DRC Government Compiles Corruption List
by Peter Clottey June 25, 2015
The office of the Democratic Republic of Congo's (DRC) president, Joseph Kabila, has sent files of senior government officials accused of corruption to the attorney general for prosecution, according to Information Minister Lambert Mende.
With this move, Mende says, Kabila demonstrates a commitment to root out corruption as well as keep the promise he made in parliament to citizens.
"It was a message to say that enough is enough. We have to stop this [corruption] in our country. The president talks about anti-corruption every year when he gives his speech in parliament; but now, his office has a special adviser and this guy is acting as he was asked to do," said Mende.
He says the special adviser to Kabila on anti-corruption, former justice minister Luzolo Bambi, compiled the list of the allegedly corrupt officials.
Local media have suggested that the names of at least 15 names, including those of five governors, were submitted to the attorney general.
Moses Katumbi, the governor of the mineral-rich Katanga province in the country's southeast and Beya Siku, current ambassador to Belgium and was a former Cabinet director to Kabila, were mentioned by local media as being part of the list.
Mende dismissed the report as speculation.
"What we can say is that some files have been sent to the prosecutor's office; but, to tell you names of people, this is something we can't because they didn't disclose the names. Of course it is for the prosecutor to disclose the names after some cross-checking," he said.
"The press is now giving names and trying to make some analysis but this is something that is official; but, what is sure is that the president's office sent files to the attorney general to make inquiries. Until now, we can't confirm the names because they have been [sealed]," he continued.
Critics have questioned the timing of the anti-corruption action, saying it appears Kabila is going after those he perceives are against his controversial re-election bid.
They also said Katumbi is being roped in because of his popularity and speculation that he could succeed Kabila.

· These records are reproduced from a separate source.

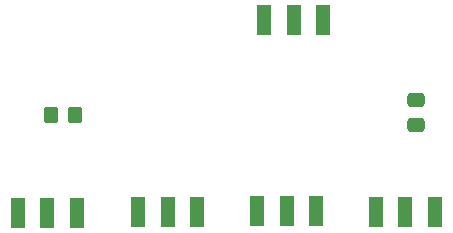
<source format=gbr>
%TF.GenerationSoftware,KiCad,Pcbnew,8.0.5*%
%TF.CreationDate,2024-11-11T16:35:56-08:00*%
%TF.ProjectId,Switch Lock,53776974-6368-4204-9c6f-636b2e6b6963,rev?*%
%TF.SameCoordinates,Original*%
%TF.FileFunction,Paste,Top*%
%TF.FilePolarity,Positive*%
%FSLAX46Y46*%
G04 Gerber Fmt 4.6, Leading zero omitted, Abs format (unit mm)*
G04 Created by KiCad (PCBNEW 8.0.5) date 2024-11-11 16:35:56*
%MOMM*%
%LPD*%
G01*
G04 APERTURE LIST*
G04 Aperture macros list*
%AMRoundRect*
0 Rectangle with rounded corners*
0 $1 Rounding radius*
0 $2 $3 $4 $5 $6 $7 $8 $9 X,Y pos of 4 corners*
0 Add a 4 corners polygon primitive as box body*
4,1,4,$2,$3,$4,$5,$6,$7,$8,$9,$2,$3,0*
0 Add four circle primitives for the rounded corners*
1,1,$1+$1,$2,$3*
1,1,$1+$1,$4,$5*
1,1,$1+$1,$6,$7*
1,1,$1+$1,$8,$9*
0 Add four rect primitives between the rounded corners*
20,1,$1+$1,$2,$3,$4,$5,0*
20,1,$1+$1,$4,$5,$6,$7,0*
20,1,$1+$1,$6,$7,$8,$9,0*
20,1,$1+$1,$8,$9,$2,$3,0*%
G04 Aperture macros list end*
%ADD10RoundRect,0.250000X0.475000X-0.337500X0.475000X0.337500X-0.475000X0.337500X-0.475000X-0.337500X0*%
%ADD11RoundRect,0.250000X-0.350000X-0.450000X0.350000X-0.450000X0.350000X0.450000X-0.350000X0.450000X0*%
%ADD12R,1.200000X2.500000*%
G04 APERTURE END LIST*
D10*
%TO.C,C1*%
X128090000Y-69527500D03*
X128090000Y-67452500D03*
%TD*%
D11*
%TO.C,R1*%
X97210000Y-68690000D03*
X99210000Y-68690000D03*
%TD*%
D12*
%TO.C,Status1*%
X120250000Y-60681750D03*
X117750000Y-60681750D03*
X115250000Y-60681750D03*
%TD*%
%TO.C,S2*%
X104570000Y-76940000D03*
X107070000Y-76940000D03*
X109570000Y-76940000D03*
%TD*%
%TO.C,S1*%
X94390000Y-76978250D03*
X96890000Y-76978250D03*
X99390000Y-76978250D03*
%TD*%
%TO.C,S4*%
X124700000Y-76888250D03*
X127200000Y-76888250D03*
X129700000Y-76888250D03*
%TD*%
%TO.C,S3*%
X114650000Y-76870000D03*
X117150000Y-76870000D03*
X119650000Y-76870000D03*
%TD*%
M02*

</source>
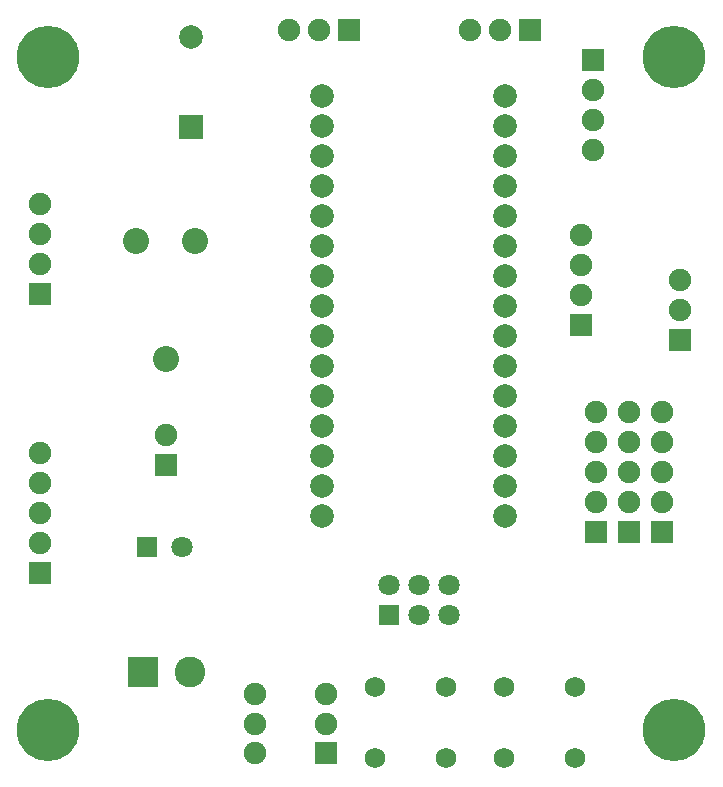
<source format=gbs>
G04*
G04 #@! TF.GenerationSoftware,Altium Limited,Altium Designer,20.0.2 (26)*
G04*
G04 Layer_Color=16711935*
%FSLAX24Y24*%
%MOIN*%
G70*
G01*
G75*
%ADD22C,0.0789*%
%ADD23C,0.2080*%
%ADD24C,0.0680*%
%ADD25C,0.0867*%
%ADD26R,0.0789X0.0789*%
%ADD27C,0.0749*%
%ADD28R,0.0749X0.0749*%
%ADD29R,0.0749X0.0749*%
%ADD30C,0.0710*%
%ADD31R,0.0710X0.0710*%
%ADD32R,0.1025X0.1025*%
%ADD33C,0.1025*%
D22*
X33650Y29000D02*
D03*
Y30000D02*
D03*
Y31000D02*
D03*
Y32000D02*
D03*
Y33000D02*
D03*
Y34000D02*
D03*
Y35000D02*
D03*
Y36000D02*
D03*
Y37000D02*
D03*
Y38000D02*
D03*
Y39000D02*
D03*
Y40000D02*
D03*
Y41000D02*
D03*
Y42000D02*
D03*
Y43000D02*
D03*
X27548Y29000D02*
D03*
Y30000D02*
D03*
Y31000D02*
D03*
Y32000D02*
D03*
Y33000D02*
D03*
Y34000D02*
D03*
Y35000D02*
D03*
Y36000D02*
D03*
Y37000D02*
D03*
Y38000D02*
D03*
Y39000D02*
D03*
Y40000D02*
D03*
Y41000D02*
D03*
Y42000D02*
D03*
Y43000D02*
D03*
X23196Y44942D02*
D03*
D23*
X39300Y44291D02*
D03*
X18434Y21850D02*
D03*
X39300D02*
D03*
X18434Y44291D02*
D03*
D24*
X29319Y20919D02*
D03*
X31681D02*
D03*
X29319Y23281D02*
D03*
X31681D02*
D03*
X33619Y20919D02*
D03*
X35981D02*
D03*
X33619Y23281D02*
D03*
X35981D02*
D03*
D25*
X23334Y38168D02*
D03*
X22350Y34232D02*
D03*
X21366Y38168D02*
D03*
D26*
X23196Y41950D02*
D03*
D27*
X36580Y41200D02*
D03*
Y42200D02*
D03*
Y43200D02*
D03*
X36200Y38350D02*
D03*
Y37350D02*
D03*
Y36350D02*
D03*
X38900Y32450D02*
D03*
Y31450D02*
D03*
Y30450D02*
D03*
Y29450D02*
D03*
X37800Y32450D02*
D03*
Y31450D02*
D03*
Y30450D02*
D03*
Y29450D02*
D03*
X36700Y32450D02*
D03*
Y31450D02*
D03*
Y30450D02*
D03*
Y29450D02*
D03*
X32500Y45200D02*
D03*
X33500D02*
D03*
X26450Y45200D02*
D03*
X27450D02*
D03*
X27681Y23055D02*
D03*
Y22070D02*
D03*
X25319Y23055D02*
D03*
Y22070D02*
D03*
Y21086D02*
D03*
X39500Y36859D02*
D03*
Y35859D02*
D03*
X18150Y28100D02*
D03*
Y29100D02*
D03*
Y30100D02*
D03*
Y31100D02*
D03*
Y37400D02*
D03*
Y38400D02*
D03*
Y39400D02*
D03*
X22350Y31700D02*
D03*
D28*
X36580Y44200D02*
D03*
X36200Y35350D02*
D03*
X34500Y45200D02*
D03*
X28450Y45200D02*
D03*
X27681Y21086D02*
D03*
X18150Y27100D02*
D03*
Y36400D02*
D03*
X22350Y30700D02*
D03*
D29*
X38900Y28450D02*
D03*
X37800D02*
D03*
X36700D02*
D03*
X39500Y34859D02*
D03*
D30*
X31800Y26700D02*
D03*
Y25700D02*
D03*
X30800Y26700D02*
D03*
Y25700D02*
D03*
X29800Y26700D02*
D03*
X22891Y27950D02*
D03*
D31*
X29800Y25700D02*
D03*
X21709Y27950D02*
D03*
D32*
X21600Y23800D02*
D03*
D33*
X23159D02*
D03*
M02*

</source>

"He appointed the special adviser for anti-corruption actions, I think two months ago, and this is the first action from this anti-corruption special adviser to the president,' he said. 'So to tell you why is difficult because he has [been] in the office for two months and he is starting his business. If no names have been disclosed by the president's office or by the attorney general's office, everything is just speculation."